▶ _Exercise requirements_
A – Answer these questions from the visualization exercises:
(i) In which Python version's syntax are the code examples given?
(ii) Which function does the text name for exporting a plot to a PDF, PNG or SVG file?
(iii) Which years do the Summer Olympics medal tables in the file olympics_merged.csv cover?
B – Write out the visualization exercises word for word, from "4. Label the" to "and dashed line.".
C – Continue the visualization exercises from the point where the text stops.

──────── Source passage

Author: Bartosz Telenczuk
Date: August 24th, 2012
Revision: 1

Note

In all of the code examples are given in python 2.7 syntax. In addition, standard python imports are used:

import numpy as np
import matplotlib.pyplot as plt
from mayavi import mlab

Visualization Exercises

List of exercises:

Basic matplotlib

This tutorial covers the basic pyplot interface of matplotlib. You will use the interface to produce quickly efficient visualizations of your data. You may skip the section if you used matplotlib before.

  1. Generate two data arrays of equal lengths (X and Y variable). This could look like this:

    import numpy as np
    t = np.arange(0.1, 9.2, 0.15)
    #add some noise to dependent variable
    y = t+np.random.rand(len(t))
    
  2. Import matplotlib.pyplot and plot the data as an XY graph:

    import matplotlib.pyplot as plt
    plt.plot(t,y)
    plt.show()
    
  3. Last plot appeared only after plt.show() command. To switch to interactive mode, in which you can see immediately the output of your commands use plt.ion(). Try calling the plt.plot function again.

  4. Label the axes by calling plt.xlabel and plt.ylabel functions.

  5. You can select line and point style passing a third format argument to plt.plot function. For example, to plot only points:

    plt.plot(t,y,'.')
    
  6. Find out from the plt.plot docstring about other formats. Plot the data with red stars and dashed line.

  7. Export the plot to a PDF, PNG or SVG file using the plt.savefig function.

Exploring Olympic Games

File olympics_merged.csv contains medal tables of the Summer Olympics from years 1920-2012 for each participating country. Your is to compare how different countries performed, find potential trends, outliers and factors correlating with the results.

You do not have to finish all exercises - please go in you own pace. However, if you are stuck, please ask tutors for help or check the solution from the school's website.

  1. Importing data (10 min).

    The data are stored in comma seperated value (CSV) format. Rows are different countries and columns are medal standings in consecutive years (for example 'gold_2012' gives the number of gold medals won by the country in 2012, 'silver_2012' is the number of gold medals etc.).

    • To read the file you may use the recfromcsv function of numpy:

      data = np.recfromcsv('olympics.csv')
      

      which returns a NumPy record array.

    • Inspect the data.

      You may notice that there are lots of missing values (NaNs), which means that some countries did not participate in the olympics in some years. You can use the np.isnan to test if a value is NaN and remove it. This does the trick:

      x = x[~np.isnan(x)]
      
  2. Medal distribution (15 min).

    • Add gold, silver and bronze medals obtained by each country in 2012. Remove missing values.
    • Plot the histogram of the total number of medals countries obtained in 2012. You may use the plt.hist function.
    • plt.hist splits data automatically into bins. In this case, the bins are a bit too large. To see more details, decrease their width to 1 medal by passing an array with bins' positions as a second argument (see docstring). Can you see any outliers? Which countries correspond to the outliers?

────────────────
──────── Data rows

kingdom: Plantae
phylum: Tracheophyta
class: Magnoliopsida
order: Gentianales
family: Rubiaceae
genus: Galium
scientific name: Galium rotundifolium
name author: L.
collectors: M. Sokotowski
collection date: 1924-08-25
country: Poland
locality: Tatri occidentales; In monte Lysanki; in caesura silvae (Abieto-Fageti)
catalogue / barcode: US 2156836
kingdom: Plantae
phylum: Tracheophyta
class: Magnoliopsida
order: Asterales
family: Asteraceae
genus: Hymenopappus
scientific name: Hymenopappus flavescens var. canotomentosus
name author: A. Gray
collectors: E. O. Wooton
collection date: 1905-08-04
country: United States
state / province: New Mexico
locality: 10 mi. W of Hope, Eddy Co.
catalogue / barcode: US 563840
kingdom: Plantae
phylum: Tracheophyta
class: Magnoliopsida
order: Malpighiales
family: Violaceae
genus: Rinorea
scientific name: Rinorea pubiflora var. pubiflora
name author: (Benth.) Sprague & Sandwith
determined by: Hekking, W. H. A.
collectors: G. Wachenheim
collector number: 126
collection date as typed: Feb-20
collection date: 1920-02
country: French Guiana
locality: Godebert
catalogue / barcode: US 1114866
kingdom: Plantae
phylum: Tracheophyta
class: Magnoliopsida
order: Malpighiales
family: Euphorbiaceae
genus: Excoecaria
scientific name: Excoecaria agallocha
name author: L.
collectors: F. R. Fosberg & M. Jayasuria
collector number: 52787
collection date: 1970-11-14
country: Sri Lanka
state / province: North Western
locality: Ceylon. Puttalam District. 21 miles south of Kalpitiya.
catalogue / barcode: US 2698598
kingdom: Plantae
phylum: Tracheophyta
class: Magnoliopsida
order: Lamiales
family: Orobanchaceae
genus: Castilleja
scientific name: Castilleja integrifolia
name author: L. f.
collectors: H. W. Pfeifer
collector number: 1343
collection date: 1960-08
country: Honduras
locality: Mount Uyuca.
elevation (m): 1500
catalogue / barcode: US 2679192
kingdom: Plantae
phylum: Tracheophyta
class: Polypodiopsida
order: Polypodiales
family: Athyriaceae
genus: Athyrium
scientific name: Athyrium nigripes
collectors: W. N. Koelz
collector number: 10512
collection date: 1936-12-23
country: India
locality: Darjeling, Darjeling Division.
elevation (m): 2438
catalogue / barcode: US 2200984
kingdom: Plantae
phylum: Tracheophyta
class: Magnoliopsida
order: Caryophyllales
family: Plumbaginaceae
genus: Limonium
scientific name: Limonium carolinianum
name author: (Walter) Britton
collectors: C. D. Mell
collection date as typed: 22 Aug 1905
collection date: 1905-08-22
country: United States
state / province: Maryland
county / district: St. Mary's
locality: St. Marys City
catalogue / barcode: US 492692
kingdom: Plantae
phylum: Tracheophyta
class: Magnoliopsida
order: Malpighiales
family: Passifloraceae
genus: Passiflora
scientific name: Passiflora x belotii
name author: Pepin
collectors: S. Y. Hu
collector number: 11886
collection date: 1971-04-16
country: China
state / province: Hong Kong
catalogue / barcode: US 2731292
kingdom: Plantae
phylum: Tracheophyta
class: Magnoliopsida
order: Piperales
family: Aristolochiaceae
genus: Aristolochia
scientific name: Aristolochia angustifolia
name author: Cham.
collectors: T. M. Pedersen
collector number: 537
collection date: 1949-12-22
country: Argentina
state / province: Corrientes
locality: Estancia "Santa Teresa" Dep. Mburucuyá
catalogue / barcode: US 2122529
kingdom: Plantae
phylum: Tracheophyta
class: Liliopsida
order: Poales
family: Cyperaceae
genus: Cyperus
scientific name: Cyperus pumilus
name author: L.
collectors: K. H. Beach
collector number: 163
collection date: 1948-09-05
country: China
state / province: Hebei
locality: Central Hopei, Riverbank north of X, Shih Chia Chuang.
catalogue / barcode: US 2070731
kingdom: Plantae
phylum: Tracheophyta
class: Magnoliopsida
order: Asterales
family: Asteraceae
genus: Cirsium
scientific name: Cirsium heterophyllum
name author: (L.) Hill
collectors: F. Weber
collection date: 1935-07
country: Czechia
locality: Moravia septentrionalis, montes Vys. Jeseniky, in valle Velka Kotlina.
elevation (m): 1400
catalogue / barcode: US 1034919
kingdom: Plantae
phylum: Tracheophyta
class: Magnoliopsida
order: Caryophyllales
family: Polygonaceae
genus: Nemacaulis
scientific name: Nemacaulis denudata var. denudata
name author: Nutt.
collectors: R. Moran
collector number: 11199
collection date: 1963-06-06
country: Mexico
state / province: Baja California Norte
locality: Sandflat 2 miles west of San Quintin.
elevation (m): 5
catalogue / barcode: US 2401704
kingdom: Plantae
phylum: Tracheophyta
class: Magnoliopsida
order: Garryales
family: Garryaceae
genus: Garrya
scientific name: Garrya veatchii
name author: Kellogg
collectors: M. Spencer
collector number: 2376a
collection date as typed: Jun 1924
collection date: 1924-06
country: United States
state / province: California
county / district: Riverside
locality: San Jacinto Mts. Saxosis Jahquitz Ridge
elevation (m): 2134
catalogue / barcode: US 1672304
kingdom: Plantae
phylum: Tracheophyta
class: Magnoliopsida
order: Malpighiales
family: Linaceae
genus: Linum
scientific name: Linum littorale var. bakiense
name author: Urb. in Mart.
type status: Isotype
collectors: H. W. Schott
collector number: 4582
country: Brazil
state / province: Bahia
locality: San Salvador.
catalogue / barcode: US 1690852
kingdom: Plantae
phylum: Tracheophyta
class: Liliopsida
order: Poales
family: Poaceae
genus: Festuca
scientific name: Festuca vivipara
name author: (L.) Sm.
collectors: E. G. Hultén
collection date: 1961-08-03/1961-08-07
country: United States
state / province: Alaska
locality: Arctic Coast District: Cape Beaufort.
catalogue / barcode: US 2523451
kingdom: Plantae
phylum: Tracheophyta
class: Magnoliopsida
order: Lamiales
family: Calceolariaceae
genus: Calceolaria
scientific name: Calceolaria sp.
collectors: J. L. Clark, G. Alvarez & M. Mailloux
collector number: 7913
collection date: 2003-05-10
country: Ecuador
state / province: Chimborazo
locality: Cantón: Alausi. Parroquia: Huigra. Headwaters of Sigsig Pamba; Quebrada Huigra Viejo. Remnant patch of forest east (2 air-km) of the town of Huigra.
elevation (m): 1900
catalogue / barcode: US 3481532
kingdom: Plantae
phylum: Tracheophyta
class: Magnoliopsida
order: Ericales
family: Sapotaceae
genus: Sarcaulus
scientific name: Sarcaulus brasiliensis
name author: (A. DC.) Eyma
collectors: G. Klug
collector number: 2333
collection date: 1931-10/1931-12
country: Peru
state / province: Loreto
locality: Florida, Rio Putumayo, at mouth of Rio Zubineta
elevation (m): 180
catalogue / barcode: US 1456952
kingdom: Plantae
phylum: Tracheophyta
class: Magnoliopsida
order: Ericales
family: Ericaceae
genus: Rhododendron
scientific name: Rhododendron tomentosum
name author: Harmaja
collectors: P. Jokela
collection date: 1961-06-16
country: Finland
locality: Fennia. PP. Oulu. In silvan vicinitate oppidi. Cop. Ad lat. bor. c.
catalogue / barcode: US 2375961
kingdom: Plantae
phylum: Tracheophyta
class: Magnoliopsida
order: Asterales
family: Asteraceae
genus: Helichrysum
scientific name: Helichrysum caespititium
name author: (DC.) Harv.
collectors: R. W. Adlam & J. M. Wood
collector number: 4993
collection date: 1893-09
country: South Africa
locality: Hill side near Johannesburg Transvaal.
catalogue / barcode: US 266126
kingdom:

────────────────

▶ _Answers for this exercise_
A –
(i) Python 2.7
(ii) plt.savefig
(iii) 1920-2012

B –
4. Label the axes by calling plt.xlabel and plt.ylabel functions.

  5. You can select line and point style passing a third format argument to plt.plot function. For example, to plot only points:

    plt.plot(t,y,'.')
    
  6. Find out from the plt.plot docstring about other formats. Plot the data with red stars and dashed line.

C –
    • Explore how the distribution changed over time. To this end, plot the histograms on a 3x3 grid using plt.subplot command. Make sure that bins and data ranges are same in each plot (using either plt.xlim and plt.ylim commands or sharex, sharey keyword arguments of subplot) (Figure 2)
  3. Country comparison (15 min).

    • Present the number of gold, silver and bronze medals won by a country of your choice in year 2012 as a bar plot (use plt.bar function).
    • Compare medal statistics of 3 or 4 countries on the same plot (Figure 3b).
    • Do the same as a stacked bar plot (Figure 3c).
  4. Time trends (15 min).

    Do countries get better or worse in time?

    • Plot the total number of medals as a function year. Choose 3-8 countries and plot them in different colors. Add axis labels and a legend. Hint: You can calculate the totals using for loop over years or, if you are comfortable with record arrays, you can convert them to ndarray and then do the summation (see solution for direction) (Figure 4a).
    • (Advanced) Use sparklines to plot the trends in more countries. Sparkline is a small line plot without axis or coordinates often used for plotting trends in financial displays. (There is no function that implements sparklines in matplotlib yet, you have to implement it) (Figure 4b).
  5. Finding relationships (30 min).

    It comes by no surprise that bigger and richer countries get more medals. Now you are going to analyse the relationship.

    • File country_aligned.csv contains some basic statistics about the countries. Open this file using np.recfromcsv function. Inspect the data. What new columns can you find?

    • Plot number of medals won by each country as a function of its population, GDP and number of participating athletes in seperate subplots (use plt.plot or plt.scatter function). Do you see any correlations? (Figure 5a)

    • Add third dimension to one of the plots using size of the marker (use the third argument of plt.scatter function). You will need to scale the data to make the markers of appropriate size (Figure 5b).

    • So far it is hard to associate data points with countries. Add labels using the plt.text or plt.annotate command to top 10 countries (Hint: remove NaNs before sorting!). An example:

      plt.annotate(l,  xy = (x, y))
      

      l is a string with label, x, y are coordinates. You have to call this function once for each label. For more arguments, see docstring (Figure 5c).

    • (Advanced) Alternatively, you can add interactive labels on mouse click using the DataCursor class in data_cursor.py file. In order to activate it, you will have to instantiate the DataCursor class with the artist returned by plt.plot or plt.scatter, country names and string template (following Python 3 format). Remember to remove NaNs. See an example in data_cursor.py file or look it up in the solution.

Congratulations, you have just learnt the basics of matplotlib and you are ready to create your own data visualizations. I hope you enjoyed the exercise.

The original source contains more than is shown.